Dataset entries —
========

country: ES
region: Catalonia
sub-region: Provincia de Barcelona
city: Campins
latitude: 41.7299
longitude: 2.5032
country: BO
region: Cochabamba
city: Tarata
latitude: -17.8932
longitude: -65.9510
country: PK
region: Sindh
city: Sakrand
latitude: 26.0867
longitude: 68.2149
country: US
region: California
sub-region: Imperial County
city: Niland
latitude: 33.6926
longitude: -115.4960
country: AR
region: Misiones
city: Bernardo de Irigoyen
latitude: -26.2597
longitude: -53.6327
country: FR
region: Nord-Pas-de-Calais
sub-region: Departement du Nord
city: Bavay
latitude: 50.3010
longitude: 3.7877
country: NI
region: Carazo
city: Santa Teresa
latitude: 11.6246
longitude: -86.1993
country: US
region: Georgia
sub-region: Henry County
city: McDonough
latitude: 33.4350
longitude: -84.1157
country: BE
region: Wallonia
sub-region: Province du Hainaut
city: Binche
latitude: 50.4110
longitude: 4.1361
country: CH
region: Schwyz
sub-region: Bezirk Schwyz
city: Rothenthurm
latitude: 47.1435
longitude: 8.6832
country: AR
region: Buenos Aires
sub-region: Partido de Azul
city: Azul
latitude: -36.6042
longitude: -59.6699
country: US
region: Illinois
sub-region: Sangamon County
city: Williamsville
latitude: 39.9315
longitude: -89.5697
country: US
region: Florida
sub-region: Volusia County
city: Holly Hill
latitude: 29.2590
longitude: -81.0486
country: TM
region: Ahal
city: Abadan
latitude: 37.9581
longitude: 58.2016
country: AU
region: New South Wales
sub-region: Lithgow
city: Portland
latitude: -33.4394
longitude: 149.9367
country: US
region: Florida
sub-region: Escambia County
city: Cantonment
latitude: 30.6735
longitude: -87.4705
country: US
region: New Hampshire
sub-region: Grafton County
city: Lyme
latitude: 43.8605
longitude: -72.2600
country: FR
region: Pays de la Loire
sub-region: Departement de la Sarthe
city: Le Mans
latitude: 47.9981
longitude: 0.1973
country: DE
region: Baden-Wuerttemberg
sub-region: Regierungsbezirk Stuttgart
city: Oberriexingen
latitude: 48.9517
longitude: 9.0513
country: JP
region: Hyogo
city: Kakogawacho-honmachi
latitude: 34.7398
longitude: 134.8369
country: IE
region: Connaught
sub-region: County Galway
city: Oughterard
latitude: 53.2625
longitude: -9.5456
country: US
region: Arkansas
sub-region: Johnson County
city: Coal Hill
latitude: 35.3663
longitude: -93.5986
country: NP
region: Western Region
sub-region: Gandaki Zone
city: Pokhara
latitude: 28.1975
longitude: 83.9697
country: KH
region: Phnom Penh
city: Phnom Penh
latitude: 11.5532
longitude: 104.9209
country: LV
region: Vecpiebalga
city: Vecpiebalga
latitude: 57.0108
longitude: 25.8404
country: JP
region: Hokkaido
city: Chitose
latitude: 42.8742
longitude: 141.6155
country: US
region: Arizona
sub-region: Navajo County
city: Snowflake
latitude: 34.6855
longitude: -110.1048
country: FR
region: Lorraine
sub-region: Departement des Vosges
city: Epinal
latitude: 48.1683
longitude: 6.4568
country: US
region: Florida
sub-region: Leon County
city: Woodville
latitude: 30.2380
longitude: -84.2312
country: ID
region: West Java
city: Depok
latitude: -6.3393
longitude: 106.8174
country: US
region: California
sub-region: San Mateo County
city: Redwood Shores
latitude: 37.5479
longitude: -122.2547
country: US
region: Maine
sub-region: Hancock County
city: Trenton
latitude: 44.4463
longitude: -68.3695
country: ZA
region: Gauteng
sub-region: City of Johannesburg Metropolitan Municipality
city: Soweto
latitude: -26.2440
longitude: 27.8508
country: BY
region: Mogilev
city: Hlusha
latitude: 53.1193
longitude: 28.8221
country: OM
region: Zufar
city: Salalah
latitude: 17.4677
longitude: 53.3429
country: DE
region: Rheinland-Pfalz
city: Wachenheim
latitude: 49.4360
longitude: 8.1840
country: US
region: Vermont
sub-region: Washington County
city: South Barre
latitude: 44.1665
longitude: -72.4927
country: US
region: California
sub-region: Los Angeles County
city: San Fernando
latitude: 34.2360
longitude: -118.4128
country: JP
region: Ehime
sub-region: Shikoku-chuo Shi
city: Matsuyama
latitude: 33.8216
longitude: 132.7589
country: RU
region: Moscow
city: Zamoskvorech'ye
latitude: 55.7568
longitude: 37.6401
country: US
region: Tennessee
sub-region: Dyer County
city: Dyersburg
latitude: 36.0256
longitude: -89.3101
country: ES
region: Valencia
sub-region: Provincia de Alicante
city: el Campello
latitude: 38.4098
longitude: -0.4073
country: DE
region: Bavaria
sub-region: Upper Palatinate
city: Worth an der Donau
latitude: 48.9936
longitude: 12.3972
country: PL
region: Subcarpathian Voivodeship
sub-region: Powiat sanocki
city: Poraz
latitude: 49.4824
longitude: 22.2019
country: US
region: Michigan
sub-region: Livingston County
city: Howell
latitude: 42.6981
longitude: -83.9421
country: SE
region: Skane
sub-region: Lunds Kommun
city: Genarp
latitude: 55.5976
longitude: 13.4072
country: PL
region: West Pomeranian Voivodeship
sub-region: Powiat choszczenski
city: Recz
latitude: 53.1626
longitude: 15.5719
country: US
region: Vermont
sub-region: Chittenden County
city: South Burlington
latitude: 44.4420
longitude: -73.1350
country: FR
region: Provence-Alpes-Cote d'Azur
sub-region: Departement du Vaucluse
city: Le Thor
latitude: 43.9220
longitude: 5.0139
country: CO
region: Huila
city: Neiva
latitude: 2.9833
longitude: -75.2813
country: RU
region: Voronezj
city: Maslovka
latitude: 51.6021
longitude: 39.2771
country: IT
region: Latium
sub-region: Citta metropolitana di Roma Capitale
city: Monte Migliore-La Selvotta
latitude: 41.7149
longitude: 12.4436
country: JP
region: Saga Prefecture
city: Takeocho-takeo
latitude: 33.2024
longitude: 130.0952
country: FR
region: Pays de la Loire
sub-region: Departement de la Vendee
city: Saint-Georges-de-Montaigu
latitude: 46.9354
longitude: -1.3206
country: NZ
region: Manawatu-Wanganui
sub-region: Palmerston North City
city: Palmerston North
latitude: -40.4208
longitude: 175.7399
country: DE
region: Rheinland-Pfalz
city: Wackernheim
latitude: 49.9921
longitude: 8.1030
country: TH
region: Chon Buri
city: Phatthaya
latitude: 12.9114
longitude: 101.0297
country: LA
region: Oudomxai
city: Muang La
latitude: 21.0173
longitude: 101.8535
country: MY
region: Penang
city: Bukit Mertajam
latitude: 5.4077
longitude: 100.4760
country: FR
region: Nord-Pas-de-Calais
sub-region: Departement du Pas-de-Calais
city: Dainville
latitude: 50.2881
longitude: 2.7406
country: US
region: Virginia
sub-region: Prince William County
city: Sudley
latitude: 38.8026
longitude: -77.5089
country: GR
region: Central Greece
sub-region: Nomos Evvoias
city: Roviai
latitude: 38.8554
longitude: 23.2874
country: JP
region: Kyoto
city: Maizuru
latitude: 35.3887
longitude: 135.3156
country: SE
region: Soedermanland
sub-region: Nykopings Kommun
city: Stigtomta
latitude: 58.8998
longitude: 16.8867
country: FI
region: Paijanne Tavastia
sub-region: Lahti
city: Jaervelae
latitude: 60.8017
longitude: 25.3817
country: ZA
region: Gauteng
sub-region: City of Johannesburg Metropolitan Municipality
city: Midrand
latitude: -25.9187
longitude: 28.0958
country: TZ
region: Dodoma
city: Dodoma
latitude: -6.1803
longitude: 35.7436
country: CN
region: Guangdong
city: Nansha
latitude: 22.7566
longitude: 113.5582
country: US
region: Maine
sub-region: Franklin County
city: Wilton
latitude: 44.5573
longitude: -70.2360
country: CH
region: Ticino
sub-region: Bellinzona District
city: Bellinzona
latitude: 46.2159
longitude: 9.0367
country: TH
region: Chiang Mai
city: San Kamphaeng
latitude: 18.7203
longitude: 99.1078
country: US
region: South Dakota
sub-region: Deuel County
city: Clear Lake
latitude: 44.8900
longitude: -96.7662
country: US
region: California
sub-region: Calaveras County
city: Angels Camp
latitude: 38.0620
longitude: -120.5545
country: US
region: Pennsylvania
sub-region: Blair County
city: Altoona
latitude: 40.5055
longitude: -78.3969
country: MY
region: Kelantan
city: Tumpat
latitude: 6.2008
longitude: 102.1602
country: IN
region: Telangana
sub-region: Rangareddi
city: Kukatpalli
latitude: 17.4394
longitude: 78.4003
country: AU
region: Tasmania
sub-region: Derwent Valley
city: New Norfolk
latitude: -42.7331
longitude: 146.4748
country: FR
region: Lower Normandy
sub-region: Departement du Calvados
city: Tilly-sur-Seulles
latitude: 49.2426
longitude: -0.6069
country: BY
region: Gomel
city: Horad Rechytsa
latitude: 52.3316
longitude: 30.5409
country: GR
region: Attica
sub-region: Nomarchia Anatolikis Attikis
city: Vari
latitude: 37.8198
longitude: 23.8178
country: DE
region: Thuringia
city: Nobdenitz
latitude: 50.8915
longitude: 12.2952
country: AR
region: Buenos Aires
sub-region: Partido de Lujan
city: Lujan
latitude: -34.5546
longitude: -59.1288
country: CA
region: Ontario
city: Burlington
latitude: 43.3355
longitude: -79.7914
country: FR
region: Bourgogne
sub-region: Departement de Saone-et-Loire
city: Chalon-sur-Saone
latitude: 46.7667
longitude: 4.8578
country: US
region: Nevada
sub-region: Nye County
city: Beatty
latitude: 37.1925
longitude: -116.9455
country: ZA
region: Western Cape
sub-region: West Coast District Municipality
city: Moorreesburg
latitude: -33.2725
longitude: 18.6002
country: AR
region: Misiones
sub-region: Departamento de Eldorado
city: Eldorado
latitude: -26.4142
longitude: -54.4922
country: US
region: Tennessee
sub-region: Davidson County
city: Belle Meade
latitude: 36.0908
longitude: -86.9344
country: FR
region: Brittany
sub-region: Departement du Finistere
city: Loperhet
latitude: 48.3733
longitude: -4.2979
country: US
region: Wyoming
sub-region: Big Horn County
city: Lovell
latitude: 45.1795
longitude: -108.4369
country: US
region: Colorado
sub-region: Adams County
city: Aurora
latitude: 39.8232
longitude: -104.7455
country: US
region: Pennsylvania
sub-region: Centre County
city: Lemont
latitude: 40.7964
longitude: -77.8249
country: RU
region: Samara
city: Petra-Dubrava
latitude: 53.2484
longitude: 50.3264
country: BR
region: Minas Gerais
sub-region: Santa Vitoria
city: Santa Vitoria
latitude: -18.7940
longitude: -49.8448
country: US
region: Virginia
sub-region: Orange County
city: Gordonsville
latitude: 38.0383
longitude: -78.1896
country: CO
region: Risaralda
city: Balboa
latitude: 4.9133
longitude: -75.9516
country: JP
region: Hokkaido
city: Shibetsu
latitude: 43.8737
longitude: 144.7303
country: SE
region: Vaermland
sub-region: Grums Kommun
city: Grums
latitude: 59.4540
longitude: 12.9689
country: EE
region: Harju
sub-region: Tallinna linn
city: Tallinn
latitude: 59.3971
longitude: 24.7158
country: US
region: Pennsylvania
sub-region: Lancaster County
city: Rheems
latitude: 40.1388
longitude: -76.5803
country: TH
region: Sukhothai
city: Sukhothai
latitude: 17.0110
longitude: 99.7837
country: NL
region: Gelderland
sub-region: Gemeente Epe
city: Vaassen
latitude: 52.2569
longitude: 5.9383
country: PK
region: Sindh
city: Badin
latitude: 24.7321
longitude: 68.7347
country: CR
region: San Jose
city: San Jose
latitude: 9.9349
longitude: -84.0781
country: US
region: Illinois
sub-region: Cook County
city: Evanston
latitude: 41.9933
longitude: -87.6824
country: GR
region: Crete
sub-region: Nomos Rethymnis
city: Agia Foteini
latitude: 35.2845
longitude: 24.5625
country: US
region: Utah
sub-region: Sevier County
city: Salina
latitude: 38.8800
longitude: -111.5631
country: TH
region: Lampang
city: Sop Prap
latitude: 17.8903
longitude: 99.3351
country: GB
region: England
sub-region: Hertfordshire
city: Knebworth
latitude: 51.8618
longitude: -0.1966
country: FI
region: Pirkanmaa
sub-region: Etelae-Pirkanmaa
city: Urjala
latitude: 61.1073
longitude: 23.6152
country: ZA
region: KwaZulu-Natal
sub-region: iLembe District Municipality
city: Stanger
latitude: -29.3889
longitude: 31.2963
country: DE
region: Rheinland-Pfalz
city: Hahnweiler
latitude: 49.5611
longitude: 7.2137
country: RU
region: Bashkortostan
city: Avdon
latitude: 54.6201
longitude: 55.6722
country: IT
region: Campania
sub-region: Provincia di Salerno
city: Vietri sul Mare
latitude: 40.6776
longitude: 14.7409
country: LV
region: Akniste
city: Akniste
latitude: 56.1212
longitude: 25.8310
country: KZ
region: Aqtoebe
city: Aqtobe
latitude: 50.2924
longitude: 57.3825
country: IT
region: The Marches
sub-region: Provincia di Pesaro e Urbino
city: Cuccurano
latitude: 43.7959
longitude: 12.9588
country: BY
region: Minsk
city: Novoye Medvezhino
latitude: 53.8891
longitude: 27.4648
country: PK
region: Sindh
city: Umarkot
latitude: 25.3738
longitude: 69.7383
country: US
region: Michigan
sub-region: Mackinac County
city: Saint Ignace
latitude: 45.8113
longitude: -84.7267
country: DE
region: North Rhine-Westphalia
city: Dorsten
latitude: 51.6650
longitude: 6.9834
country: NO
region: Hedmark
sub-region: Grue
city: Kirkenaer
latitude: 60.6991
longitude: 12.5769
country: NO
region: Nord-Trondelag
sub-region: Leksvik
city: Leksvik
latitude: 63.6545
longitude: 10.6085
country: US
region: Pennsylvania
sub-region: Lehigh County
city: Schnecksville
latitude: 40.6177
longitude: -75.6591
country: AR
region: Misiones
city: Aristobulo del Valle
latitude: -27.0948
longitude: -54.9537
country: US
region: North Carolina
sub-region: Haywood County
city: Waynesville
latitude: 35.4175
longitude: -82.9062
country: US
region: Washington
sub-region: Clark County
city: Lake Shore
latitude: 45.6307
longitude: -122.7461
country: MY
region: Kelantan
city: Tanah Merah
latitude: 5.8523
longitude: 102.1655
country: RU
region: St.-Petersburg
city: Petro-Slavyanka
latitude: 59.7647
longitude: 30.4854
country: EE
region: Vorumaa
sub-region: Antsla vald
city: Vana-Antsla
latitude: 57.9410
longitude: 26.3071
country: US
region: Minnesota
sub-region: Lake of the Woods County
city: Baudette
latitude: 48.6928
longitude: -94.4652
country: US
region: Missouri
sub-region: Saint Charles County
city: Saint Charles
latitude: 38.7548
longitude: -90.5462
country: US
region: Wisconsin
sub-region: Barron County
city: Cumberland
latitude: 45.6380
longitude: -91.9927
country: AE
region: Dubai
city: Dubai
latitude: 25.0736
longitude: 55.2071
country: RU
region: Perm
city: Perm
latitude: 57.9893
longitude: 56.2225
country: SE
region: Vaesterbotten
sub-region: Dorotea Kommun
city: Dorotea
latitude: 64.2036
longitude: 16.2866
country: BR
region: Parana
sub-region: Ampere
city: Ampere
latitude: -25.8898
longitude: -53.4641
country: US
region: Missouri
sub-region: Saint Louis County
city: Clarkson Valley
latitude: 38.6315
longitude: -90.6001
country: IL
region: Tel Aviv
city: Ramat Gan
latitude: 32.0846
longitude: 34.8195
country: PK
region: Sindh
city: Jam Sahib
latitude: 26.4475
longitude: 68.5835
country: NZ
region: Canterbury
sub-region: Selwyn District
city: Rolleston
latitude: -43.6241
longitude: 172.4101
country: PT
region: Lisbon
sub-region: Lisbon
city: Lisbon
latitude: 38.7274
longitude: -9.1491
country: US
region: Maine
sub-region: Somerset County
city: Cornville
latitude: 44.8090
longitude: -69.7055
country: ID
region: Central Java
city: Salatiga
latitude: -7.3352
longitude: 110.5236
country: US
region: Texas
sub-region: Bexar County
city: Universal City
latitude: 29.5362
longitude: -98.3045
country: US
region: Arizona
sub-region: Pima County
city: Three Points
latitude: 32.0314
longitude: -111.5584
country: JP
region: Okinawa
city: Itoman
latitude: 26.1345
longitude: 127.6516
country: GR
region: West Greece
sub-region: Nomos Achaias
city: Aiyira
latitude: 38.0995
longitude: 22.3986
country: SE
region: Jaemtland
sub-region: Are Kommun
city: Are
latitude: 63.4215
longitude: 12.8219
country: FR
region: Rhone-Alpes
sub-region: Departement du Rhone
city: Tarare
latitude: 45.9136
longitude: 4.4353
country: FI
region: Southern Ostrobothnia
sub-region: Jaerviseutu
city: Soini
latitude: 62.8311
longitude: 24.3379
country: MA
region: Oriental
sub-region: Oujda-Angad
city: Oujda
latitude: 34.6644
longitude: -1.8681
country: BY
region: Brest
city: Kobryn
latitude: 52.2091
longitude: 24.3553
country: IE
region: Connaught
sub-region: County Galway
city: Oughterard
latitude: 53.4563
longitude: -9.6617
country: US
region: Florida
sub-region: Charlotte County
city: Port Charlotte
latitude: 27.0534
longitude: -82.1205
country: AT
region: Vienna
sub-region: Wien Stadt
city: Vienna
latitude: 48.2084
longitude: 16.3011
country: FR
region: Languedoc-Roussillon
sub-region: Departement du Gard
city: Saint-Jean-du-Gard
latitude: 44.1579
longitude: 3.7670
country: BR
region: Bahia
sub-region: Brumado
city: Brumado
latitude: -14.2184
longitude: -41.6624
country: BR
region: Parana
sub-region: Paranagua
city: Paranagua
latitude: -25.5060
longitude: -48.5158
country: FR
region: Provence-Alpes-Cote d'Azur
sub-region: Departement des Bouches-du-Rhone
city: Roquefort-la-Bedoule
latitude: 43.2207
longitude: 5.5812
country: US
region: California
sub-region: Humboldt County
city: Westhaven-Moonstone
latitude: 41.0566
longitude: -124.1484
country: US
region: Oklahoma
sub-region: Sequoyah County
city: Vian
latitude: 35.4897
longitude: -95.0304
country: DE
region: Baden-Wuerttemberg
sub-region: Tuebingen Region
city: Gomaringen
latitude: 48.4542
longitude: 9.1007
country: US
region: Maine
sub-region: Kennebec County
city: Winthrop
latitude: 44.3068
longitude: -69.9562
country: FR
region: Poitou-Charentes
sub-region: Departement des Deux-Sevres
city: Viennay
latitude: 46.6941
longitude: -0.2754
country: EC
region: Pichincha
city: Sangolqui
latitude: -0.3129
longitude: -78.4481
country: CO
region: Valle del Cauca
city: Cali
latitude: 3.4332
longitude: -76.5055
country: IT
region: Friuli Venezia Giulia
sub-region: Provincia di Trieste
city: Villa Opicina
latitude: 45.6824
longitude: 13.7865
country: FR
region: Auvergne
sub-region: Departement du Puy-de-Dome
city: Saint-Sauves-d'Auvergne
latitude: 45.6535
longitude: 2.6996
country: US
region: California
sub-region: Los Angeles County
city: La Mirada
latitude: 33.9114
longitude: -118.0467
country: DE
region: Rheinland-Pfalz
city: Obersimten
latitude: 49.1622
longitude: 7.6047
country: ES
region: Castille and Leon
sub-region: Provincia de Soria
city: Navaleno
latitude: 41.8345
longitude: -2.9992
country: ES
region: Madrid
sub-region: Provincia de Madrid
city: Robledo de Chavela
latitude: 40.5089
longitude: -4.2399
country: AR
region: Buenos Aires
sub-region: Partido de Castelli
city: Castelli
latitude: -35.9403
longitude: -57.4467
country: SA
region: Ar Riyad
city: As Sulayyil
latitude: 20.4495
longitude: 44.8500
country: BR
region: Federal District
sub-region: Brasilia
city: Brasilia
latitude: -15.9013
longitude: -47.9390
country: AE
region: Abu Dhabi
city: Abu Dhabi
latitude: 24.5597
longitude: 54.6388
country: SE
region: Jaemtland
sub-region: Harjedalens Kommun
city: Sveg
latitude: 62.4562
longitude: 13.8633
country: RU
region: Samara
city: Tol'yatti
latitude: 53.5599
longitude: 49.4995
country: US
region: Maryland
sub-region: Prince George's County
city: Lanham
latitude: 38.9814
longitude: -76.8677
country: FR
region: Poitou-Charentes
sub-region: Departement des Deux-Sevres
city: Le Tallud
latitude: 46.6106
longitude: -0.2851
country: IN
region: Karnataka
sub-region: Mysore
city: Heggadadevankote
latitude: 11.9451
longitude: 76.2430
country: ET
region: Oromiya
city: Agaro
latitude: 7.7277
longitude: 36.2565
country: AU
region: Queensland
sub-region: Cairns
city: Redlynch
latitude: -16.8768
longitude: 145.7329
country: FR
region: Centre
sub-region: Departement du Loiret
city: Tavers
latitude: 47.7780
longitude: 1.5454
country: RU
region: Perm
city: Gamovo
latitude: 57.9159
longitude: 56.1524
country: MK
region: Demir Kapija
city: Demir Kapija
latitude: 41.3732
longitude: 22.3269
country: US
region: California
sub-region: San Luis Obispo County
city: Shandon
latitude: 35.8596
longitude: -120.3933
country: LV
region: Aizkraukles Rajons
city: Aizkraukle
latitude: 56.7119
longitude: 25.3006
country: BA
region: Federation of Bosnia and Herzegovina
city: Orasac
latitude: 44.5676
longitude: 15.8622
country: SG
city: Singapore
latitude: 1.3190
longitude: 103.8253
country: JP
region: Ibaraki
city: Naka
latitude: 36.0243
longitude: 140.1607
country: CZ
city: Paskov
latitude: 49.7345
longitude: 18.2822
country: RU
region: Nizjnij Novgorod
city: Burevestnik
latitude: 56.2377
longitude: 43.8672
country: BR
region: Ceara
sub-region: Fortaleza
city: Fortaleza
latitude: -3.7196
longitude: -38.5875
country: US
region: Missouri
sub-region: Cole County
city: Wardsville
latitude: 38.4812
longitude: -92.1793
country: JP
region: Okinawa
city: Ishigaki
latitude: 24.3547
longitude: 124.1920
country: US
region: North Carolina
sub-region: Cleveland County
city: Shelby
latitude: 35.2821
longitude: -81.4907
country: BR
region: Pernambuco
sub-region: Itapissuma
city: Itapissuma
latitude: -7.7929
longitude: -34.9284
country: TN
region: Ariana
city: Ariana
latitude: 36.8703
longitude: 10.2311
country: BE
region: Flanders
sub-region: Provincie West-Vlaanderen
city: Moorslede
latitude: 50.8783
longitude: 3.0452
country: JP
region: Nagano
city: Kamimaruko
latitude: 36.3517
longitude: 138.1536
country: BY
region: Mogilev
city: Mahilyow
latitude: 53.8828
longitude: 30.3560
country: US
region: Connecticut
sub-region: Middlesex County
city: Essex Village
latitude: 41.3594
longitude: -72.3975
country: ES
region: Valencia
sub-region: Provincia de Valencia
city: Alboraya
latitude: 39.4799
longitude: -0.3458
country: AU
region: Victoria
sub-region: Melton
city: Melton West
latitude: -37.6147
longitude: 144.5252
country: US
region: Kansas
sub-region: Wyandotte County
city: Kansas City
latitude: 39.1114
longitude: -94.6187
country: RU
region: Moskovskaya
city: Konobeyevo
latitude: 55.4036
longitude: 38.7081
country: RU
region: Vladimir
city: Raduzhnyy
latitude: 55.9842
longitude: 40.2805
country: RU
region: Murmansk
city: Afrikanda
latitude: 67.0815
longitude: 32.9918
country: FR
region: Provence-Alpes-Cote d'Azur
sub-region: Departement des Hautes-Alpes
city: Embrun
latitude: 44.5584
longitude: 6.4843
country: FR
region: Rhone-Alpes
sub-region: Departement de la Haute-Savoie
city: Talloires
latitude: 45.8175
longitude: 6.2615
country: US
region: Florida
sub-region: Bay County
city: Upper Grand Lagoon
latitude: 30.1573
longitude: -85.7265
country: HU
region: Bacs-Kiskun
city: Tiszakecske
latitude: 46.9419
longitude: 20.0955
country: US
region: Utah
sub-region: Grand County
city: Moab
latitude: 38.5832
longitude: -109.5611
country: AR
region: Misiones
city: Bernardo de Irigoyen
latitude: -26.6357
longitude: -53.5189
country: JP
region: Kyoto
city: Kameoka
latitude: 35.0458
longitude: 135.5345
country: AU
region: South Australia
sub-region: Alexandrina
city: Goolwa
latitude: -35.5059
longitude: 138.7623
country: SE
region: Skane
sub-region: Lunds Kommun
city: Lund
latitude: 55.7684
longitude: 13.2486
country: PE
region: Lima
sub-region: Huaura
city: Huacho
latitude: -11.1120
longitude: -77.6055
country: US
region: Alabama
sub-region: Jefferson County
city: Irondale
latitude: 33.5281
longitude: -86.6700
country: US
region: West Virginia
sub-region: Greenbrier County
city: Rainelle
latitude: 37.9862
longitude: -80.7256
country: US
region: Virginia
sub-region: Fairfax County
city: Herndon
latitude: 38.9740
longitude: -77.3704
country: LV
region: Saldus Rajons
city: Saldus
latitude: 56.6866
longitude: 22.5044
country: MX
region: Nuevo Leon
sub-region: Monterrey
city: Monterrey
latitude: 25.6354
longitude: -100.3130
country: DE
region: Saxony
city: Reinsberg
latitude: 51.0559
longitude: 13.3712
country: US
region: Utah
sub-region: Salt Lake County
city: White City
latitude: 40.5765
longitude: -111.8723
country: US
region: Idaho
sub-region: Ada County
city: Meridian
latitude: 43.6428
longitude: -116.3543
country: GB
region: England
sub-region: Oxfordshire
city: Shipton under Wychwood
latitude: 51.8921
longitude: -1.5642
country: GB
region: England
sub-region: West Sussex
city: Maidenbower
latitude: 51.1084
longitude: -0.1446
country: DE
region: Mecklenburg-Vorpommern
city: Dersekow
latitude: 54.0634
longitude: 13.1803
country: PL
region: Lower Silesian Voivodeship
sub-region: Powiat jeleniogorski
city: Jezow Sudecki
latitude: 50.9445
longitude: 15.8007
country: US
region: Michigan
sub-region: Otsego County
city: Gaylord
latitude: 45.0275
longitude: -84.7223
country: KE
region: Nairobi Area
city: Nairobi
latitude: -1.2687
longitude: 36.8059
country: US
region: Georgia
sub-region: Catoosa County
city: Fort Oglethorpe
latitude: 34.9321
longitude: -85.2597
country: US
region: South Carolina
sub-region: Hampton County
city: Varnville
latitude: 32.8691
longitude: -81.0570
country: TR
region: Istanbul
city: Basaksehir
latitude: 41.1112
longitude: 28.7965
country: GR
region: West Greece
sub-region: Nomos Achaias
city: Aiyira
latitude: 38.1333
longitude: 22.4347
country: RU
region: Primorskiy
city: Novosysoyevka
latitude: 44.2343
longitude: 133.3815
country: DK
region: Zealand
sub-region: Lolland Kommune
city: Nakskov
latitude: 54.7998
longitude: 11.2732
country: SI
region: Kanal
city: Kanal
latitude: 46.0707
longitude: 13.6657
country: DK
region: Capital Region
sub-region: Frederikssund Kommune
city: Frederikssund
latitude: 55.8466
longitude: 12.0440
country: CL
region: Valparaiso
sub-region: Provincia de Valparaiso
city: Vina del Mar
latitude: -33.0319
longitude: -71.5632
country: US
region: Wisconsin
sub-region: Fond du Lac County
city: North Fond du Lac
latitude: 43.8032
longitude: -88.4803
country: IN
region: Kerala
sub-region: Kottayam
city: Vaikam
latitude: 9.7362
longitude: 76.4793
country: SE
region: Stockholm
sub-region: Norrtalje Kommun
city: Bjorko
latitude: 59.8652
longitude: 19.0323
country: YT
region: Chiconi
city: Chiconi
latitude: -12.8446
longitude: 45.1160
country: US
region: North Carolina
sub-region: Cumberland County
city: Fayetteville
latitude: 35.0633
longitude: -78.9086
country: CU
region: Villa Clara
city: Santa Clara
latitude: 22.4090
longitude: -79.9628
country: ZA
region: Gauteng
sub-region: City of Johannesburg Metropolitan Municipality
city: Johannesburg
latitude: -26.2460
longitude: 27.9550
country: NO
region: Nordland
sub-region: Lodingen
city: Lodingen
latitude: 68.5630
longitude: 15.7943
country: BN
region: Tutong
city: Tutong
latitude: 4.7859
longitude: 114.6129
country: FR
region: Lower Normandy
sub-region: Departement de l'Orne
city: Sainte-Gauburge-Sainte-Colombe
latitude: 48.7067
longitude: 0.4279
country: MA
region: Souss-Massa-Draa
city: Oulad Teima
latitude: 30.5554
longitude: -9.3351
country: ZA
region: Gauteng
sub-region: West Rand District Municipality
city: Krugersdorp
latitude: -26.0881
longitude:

========

GIVEN TASK —
Return the lines of the records from the line with "latitude: 40.1388" up to and including the line with "sub-region: Provincia di Pesaro e Urbino", copied exactly and with nothing else.

TASK ANSWER —
latitude: 40.1388
longitude: -76.5803
country: TH
region: Sukhothai
city: Sukhothai
latitude: 17.0110
longitude: 99.7837
country: NL
region: Gelderland
sub-region: Gemeente Epe
city: Vaassen
latitude: 52.2569
longitude: 5.9383
country: PK
region: Sindh
city: Badin
latitude: 24.7321
longitude: 68.7347
country: CR
region: San Jose
city: San Jose
latitude: 9.9349
longitude: -84.0781
country: US
region: Illinois
sub-region: Cook County
city: Evanston
latitude: 41.9933
longitude: -87.6824
country: GR
region: Crete
sub-region: Nomos Rethymnis
city: Agia Foteini
latitude: 35.2845
longitude: 24.5625
country: US
region: Utah
sub-region: Sevier County
city: Salina
latitude: 38.8800
longitude: -111.5631
country: TH
region: Lampang
city: Sop Prap
latitude: 17.8903
longitude: 99.3351
country: GB
region: England
sub-region: Hertfordshire
city: Knebworth
latitude: 51.8618
longitude: -0.1966
country: FI
region: Pirkanmaa
sub-region: Etelae-Pirkanmaa
city: Urjala
latitude: 61.1073
longitude: 23.6152
country: ZA
region: KwaZulu-Natal
sub-region: iLembe District Municipality
city: Stanger
latitude: -29.3889
longitude: 31.2963
country: DE
region: Rheinland-Pfalz
city: Hahnweiler
latitude: 49.5611
longitude: 7.2137
country: RU
region: Bashkortostan
city: Avdon
latitude: 54.6201
longitude: 55.6722
country: IT
region: Campania
sub-region: Provincia di Salerno
city: Vietri sul Mare
latitude: 40.6776
longitude: 14.7409
country: LV
region: Akniste
city: Akniste
latitude: 56.1212
longitude: 25.8310
country: KZ
region: Aqtoebe
city: Aqtobe
latitude: 50.2924
longitude: 57.3825
country: IT
region: The Marches
sub-region: Provincia di Pesaro e Urbino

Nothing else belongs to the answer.